6. Aprender a desobedecer
Aprender a desobedecer quando a ordem, injusta e injustificável, transforma-se em violência. Aprender a reconhecer o direito à desobediência civil, seguindo pelo caminho trilhado por grandes líderes adeptos da não-violência e da comunicação não violenta, como Mahatma Gandhi e Martin Luther King, quando a maior parte das normas, na escola ou na vida, não passam de “desvarios teóricos”.
7. Aprender a desaparecer
Aprender que a vontade geral é diferente da vontade de todos, ainda que, ocasionalmente, possam concordar, e que a minha vontade, apesar de importante, não deve ser determinante quando posta em grupo. Conter o egoísmo, o egocentrismo. Para Pacheco,
os projetos humanos são produtos de coletivos. Já lá vai o tempo dos seres providenciais e insubstituíveis. Deveremos evitar gerar dependência em outrem, para que não nos tornemos (supostamente) “imprescindíveis”. É preciso aprender a desaparecer, a fomentar autonomia nos grupos humanos em que participarmos. Uma autonomia que não pressupõe independência, mas interdependência. Como diria um amigo: interdependência, ou morte!
8. Aprender a ensinar
Por fim, aprender a ensinar e, no ensino, (re)construir todos os pilares, ensinando a conhecer, a fazer, a conviver, a ser, a desaprender, a desobedecer e a desaparecer.

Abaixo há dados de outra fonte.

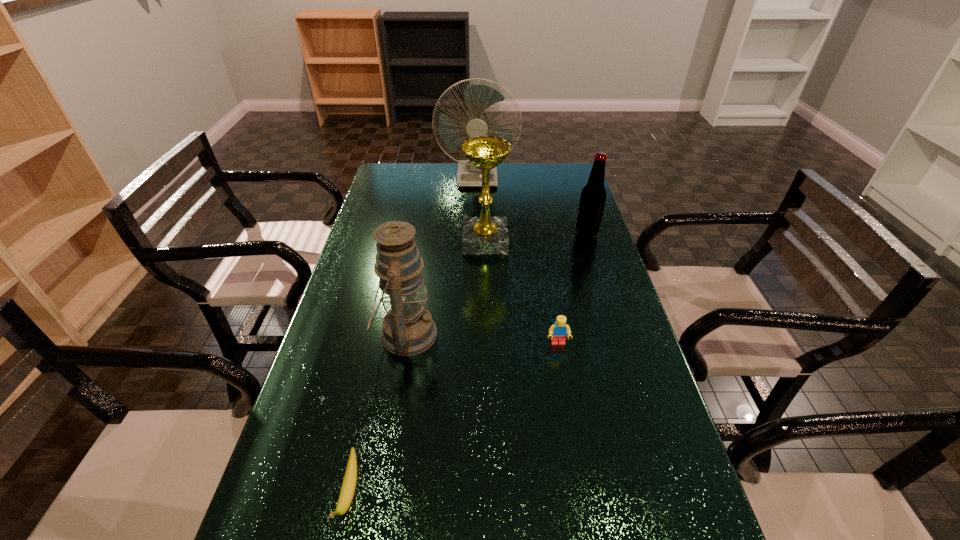
Locate an element on the screen. This screenshot has height=540, width=960. object that stands as the second closest to the Lego is located at coordinates (481, 235).

Identify which object is the second nearest to the rightmost object. Please provide its 2D coordinates. Your answer should be formatted as a tuple, i.e. [(x, y)], where the tuple contains the x and y coordinates of a point satisfying the conditions above.

[(478, 98)]

This screenshot has width=960, height=540. I want to click on vacant space that satisfies the following two spatial constraints: 1. on the front-facing side of the beer bottle; 2. on the left side of the farthest object, so click(x=477, y=233).

I want to click on free location that satisfies the following two spatial constraints: 1. on the front-facing side of the award; 2. at the stem of the nearest object, so click(489, 493).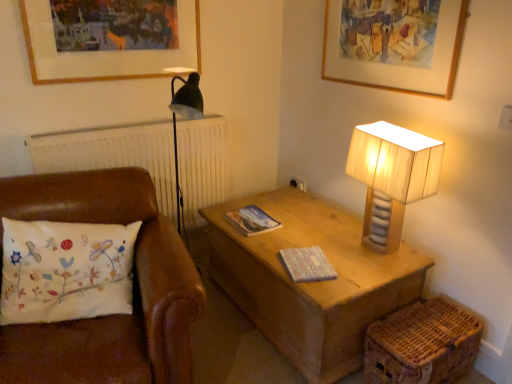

Aprender a ensinar a autonomia com base na interdependente, fornecendo a cada um os instrumentos para compreensão do seu mundo ambiente e para interferir nos elementos que compõem a sua ambiência.
[1] Art. 205. A educação, direito de todos e dever do Estado e da família, será promovida e incentivada com a colaboração da sociedade, visando ao pleno desenvolvimento da pessoa, seu preparo para o exercício da cidadania e sua qualificação para o trabalho.